Selon nos calculs remis à l’équipe de négociation du ministère de la Famille, nos membres gagnent présentement l’équivalent de 12,42 $ l’heure, ce qui, vous en conviendrez, est nettement insuffisant pour un métier aussi essentiel.

Bien que ces calculs aient été déposés au début de la négociation, nos vis-à-vis n’ont jamais contredit ceux-ci et n’ont jamais déposé leurs propres calculs. Nous avons plutôt reçu deux dépôts monétaires de la part de l’équipe de négociation du ministère de la Famille:

• 0,5 % d’augmentation pour l’année 2019-2020 lors d’un dépôt en décembre 2019 (équivalant à 12,48 $/h);

• 2,32 % d’augmentation pour l’année 2019-2020 lors d’un dépôt en juin 2020 (équivalent à 12,83 $/h).

Nous avons récemment appris par le biais d’un courriel envoyé aux médias que le cabinet du ministre de la Famille contestait notre base de calcul et avait une lecture différente de celle de notre Fédération. Nous déplorons que cette déclaration ait été faite sur la place publique plutôt qu’à la table de négociation. À plusieurs reprises, nos représentantes ont tenté d’obtenir des détails concernant les emplois comparateurs et les calculs utilisés par l’équipe du ministère de la Famille, sans succès.

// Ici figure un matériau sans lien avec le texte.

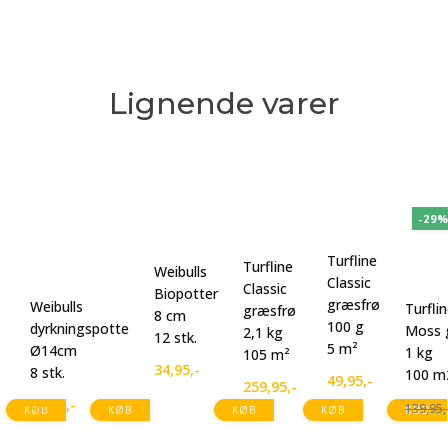
Lignende varer
-29
Turfline
Turfline
Weibulls
Classic
Classic
Biopotter
græsfrø
Weibulls
Turfli
græsfrø
8 cm
100 g
dyrkningspotte
Moss 
2,1 kg
12 stk.
5 m²
Ø14cm
1 kg
105 m²
34,95
,-
8 stk.
100 m
49,95
,-
259,95
,-
64,95
,-
139,95
,
KØB
KØB
KØB
KØB
KØB
Den
Den
oprind
aktuell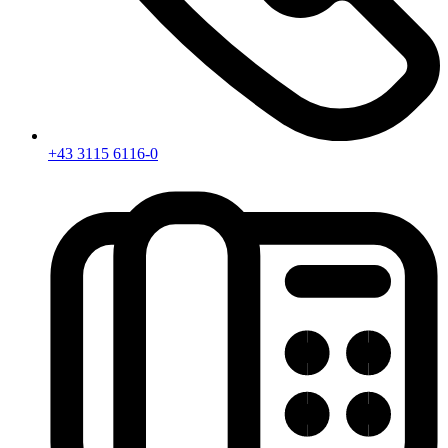
+43 3115 6116-0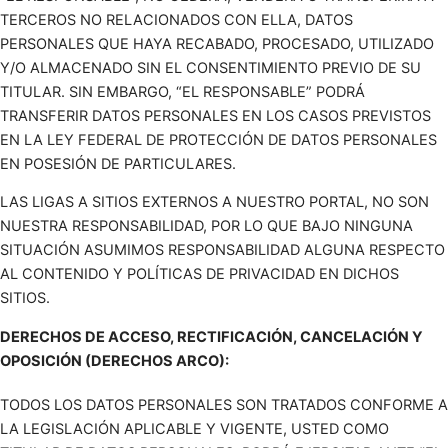
TERCEROS NO RELACIONADOS CON ELLA, DATOS
PERSONALES QUE HAYA RECABADO, PROCESADO, UTILIZADO
Y/O ALMACENADO SIN EL CONSENTIMIENTO PREVIO DE SU
TITULAR. SIN EMBARGO, “EL RESPONSABLE” PODRÁ
TRANSFERIR DATOS PERSONALES EN LOS CASOS PREVISTOS
EN LA LEY FEDERAL DE PROTECCIÓN DE DATOS PERSONALES
EN POSESIÓN DE PARTICULARES.
LAS LIGAS A SITIOS EXTERNOS A NUESTRO PORTAL, NO SON
NUESTRA RESPONSABILIDAD, POR LO QUE BAJO NINGUNA
SITUACIÓN ASUMIMOS RESPONSABILIDAD ALGUNA RESPECTO
AL CONTENIDO Y POLÍTICAS DE PRIVACIDAD EN DICHOS
SITIOS.
DERECHOS DE ACCESO, RECTIFICACIÓN, CANCELACIÓN Y
OPOSICIÓN (DERECHOS ARCO):
TODOS LOS DATOS PERSONALES SON TRATADOS CONFORME A
LA LEGISLACIÓN APLICABLE Y VIGENTE, USTED COMO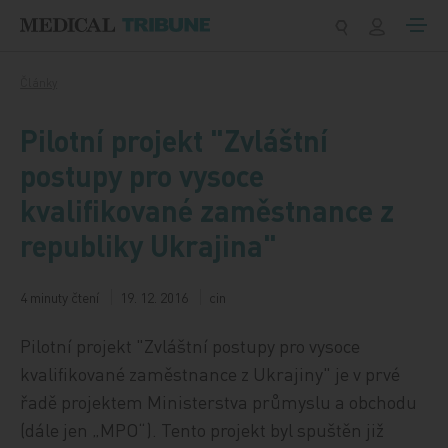
Přeskočit na obsah
Články
Pilotní projekt "Zvláštní
postupy pro vysoce
kvalifikované zaměstnance z
republiky Ukrajina"
4 minuty čtení
19. 12. 2016
cin
Pilotní projekt "Zvláštní postupy pro vysoce
kvalifikované zaměstnance z Ukrajiny" je v prvé
řadě projektem Ministerstva průmyslu a obchodu
(dále jen „MPO“). Tento projekt byl spuštěn již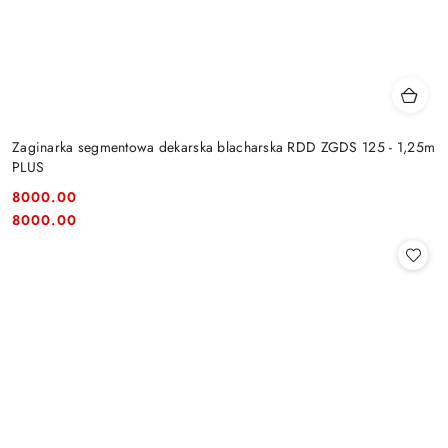
Zaginarka segmentowa dekarska blacharska RDD ZGDS 125 - 1,25m
PLUS
8000.00
Cena:
Cena:
8000.00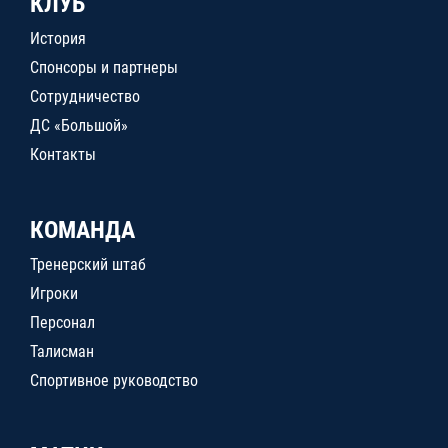
КЛУБ
История
Спонсоры и партнеры
Сотрудничество
ДС «Большой»
Контакты
КОМАНДА
Тренерский штаб
Игроки
Персонал
Талисман
Спортивное руководство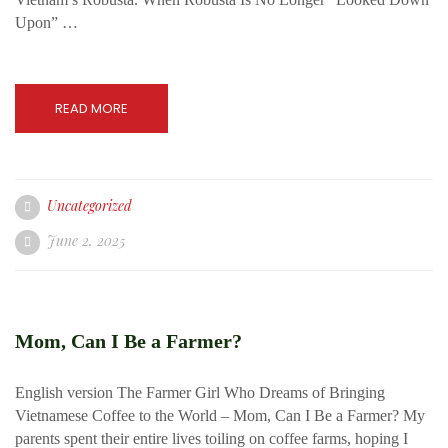
Upon” …
READ MORE
Uncategorized
June 2, 2025
Mom, Can I Be a Farmer?
English version The Farmer Girl Who Dreams of Bringing
Vietnamese Coffee to the World – Mom, Can I Be a Farmer? My
parents spent their entire lives toiling on coffee farms, hoping I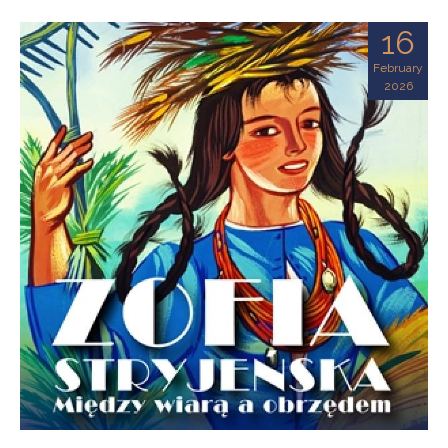
16
February
2026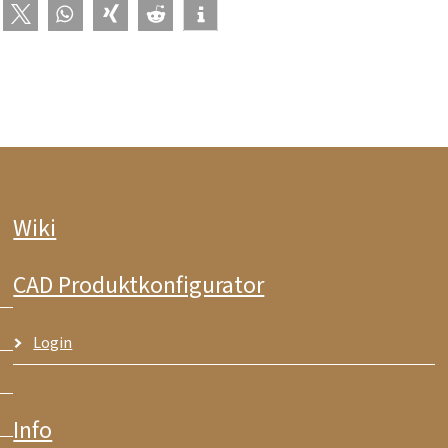
Wiki
CAD Produktkonfigurator
Login
Info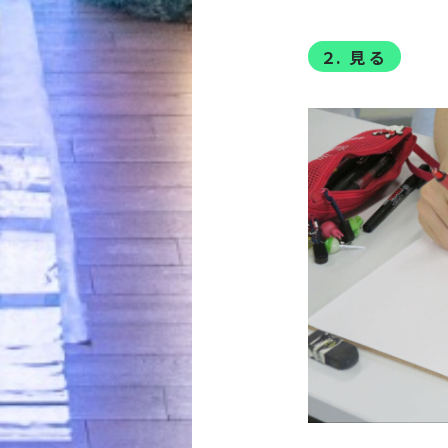
２
.
見 る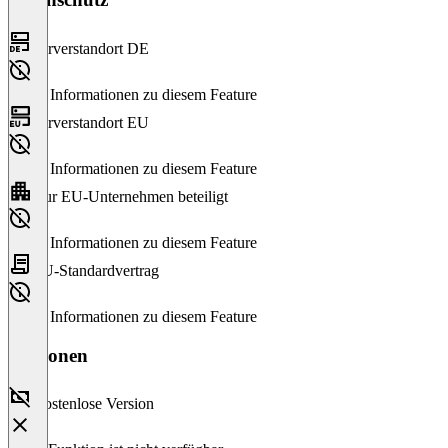
Serverstandort DE
Keine Informationen zu diesem Feature
Serverstandort EU
Keine Informationen zu diesem Feature
Nur EU-Unternehmen beteiligt
Keine Informationen zu diesem Feature
EU-Standardvertrag
Keine Informationen zu diesem Feature
Versionen
Kostenlose Version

L’attitude du ministère de la Famille est extrêmement regrettable dans ce conflit. Le 8 mars 2020, nous adoptions un mandat de grève générale illimitée à déclencher le 1er avril 2020. En raison de la pandémie de la COVID-19, nous avons suspendu nos moyens de pression afin de permettre à nos membres d’offrir des services de garde d’urgence et de contribuer à la reprise progressive du réseau après la fermeture.

Malgré une main tendue au ministre de la Famille, Mathieu Lacombe, pour régler la négociation, les mandats ne sont jamais venus du côté du ministère de la Famille.

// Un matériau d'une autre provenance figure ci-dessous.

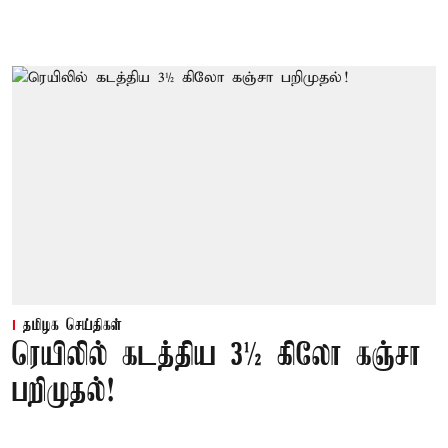
தமிழக செய்திகள்
ரெயிலில் கடத்திய 3½ கிலோ கஞ்சா
பறிமுதல்!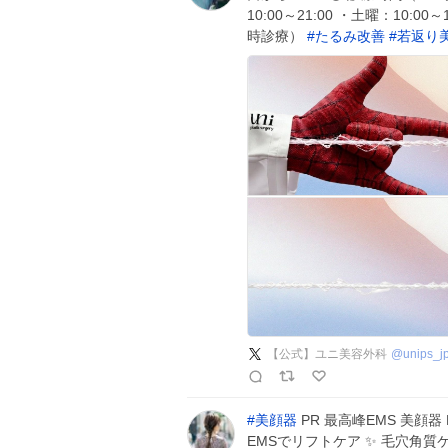
10:00～21:00 ・土曜：10
時診療）
#
たるみ改善
#
若返り
【公式】ユニ美容外科
@
unips_j
#
美顔器
PR 最高峰EMS 美顔器 B
EMSでリフトケア ✨ 毛穴角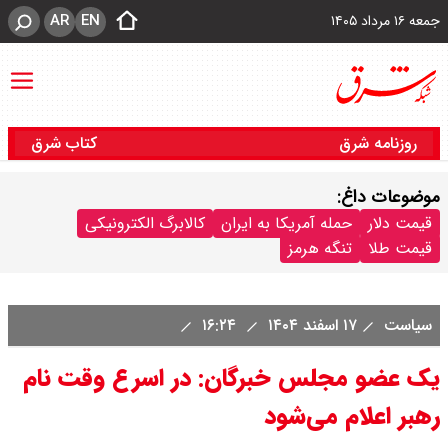
AR
EN
جمعه ۱۶ مرداد ۱۴۰۵
روزنامه شرق
کتاب شرق
موضوعات داغ:
قیمت دلار
حمله آمریکا به ایران
کالابرگ الکترونیکی
قیمت طلا
تنگه هرمز
سیاست
۱۷ اسفند ۱۴۰۴
۱۶:۲۴
یک عضو مجلس خبرگان: در اسرع وقت نام
رهبر اعلام می‌شود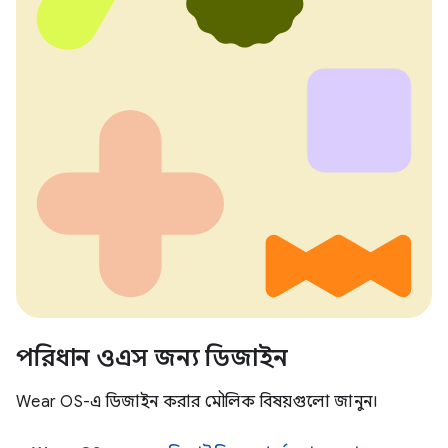
পরিধান ওএস জন্য ডিজাইন
Wear OS-এ ডিজাইন করার মৌলিক বিষয়গুলো জানুন।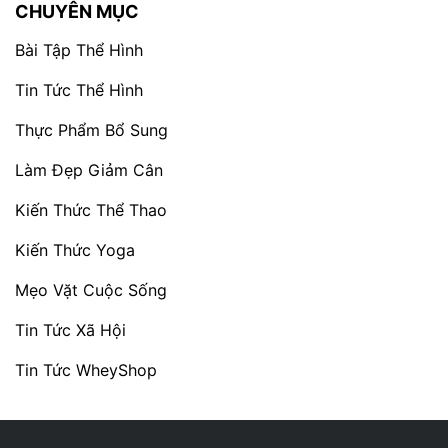
CHUYÊN MỤC
Bài Tập Thể Hình
Tin Tức Thể Hình
Thực Phẩm Bổ Sung
Làm Đẹp Giảm Cân
Kiến Thức Thể Thao
Kiến Thức Yoga
Mẹo Vặt Cuộc Sống
Tin Tức Xã Hội
Tin Tức WheyShop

En raison de l’attitude de fermeture du ministère de la Famille à notre demande légitime de réajustement monétaire, nous avons annoncé en juin dernier notre intention d’enclencher notre mandat de grève générale illimitée pour le 21 septembre 2020. Le 17 septembre, les RSE de votre région seront en grève rotative et manifesteront devant votre bureau. Étant présente à ce rassemblement, je souhaite solliciter, par la présente, une rencontre formelle en marge de celui-ci.

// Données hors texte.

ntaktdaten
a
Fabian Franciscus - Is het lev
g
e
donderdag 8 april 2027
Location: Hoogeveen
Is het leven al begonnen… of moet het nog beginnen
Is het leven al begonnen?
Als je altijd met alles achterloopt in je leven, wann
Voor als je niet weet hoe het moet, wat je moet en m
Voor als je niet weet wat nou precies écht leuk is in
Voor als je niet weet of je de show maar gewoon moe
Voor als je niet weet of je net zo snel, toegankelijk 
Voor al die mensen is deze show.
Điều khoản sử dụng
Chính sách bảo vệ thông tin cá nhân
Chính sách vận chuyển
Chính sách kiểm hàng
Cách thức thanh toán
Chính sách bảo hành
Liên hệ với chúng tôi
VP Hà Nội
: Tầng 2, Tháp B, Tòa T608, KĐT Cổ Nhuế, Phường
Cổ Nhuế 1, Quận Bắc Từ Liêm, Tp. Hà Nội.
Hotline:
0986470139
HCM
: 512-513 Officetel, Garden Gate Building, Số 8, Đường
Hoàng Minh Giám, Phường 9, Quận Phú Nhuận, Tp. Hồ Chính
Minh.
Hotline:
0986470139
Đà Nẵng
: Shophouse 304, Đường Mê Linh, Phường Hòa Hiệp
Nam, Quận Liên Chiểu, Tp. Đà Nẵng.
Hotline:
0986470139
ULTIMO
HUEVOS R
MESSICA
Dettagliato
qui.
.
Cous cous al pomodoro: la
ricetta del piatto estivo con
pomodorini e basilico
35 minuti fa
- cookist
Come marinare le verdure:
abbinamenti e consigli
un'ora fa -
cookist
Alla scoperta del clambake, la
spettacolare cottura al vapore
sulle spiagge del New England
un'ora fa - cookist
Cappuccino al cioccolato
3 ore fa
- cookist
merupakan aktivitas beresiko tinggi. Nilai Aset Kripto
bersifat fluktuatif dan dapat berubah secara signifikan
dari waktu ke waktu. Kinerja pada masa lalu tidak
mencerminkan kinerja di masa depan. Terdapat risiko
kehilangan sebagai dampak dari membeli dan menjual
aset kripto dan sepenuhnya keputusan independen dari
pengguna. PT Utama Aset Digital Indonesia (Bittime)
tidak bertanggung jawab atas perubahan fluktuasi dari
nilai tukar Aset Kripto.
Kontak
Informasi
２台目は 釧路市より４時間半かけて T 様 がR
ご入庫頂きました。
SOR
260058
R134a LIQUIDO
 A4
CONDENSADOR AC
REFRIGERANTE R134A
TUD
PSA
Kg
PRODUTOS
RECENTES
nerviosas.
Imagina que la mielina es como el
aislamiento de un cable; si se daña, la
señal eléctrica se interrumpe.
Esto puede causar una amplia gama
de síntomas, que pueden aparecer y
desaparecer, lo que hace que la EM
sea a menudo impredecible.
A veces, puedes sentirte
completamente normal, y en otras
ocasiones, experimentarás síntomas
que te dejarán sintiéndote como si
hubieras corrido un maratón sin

Depuis plusieurs années, le nombre de places occupées en milieu familial régi et subventionné périclite. L’an dernier uniquement, nous sommes passés de 8000 à 13 000 places non réparties. Cela signifie qu’il manque présentement 2500 RSE au Québec. Et il s’agit de chiffres datant d’avant le début de la pandémie de la COVID-19…

Dans l’attente de vos nouvelles, veuillez agréer, Madame LeBel, l’expression de mes sentiments distingués.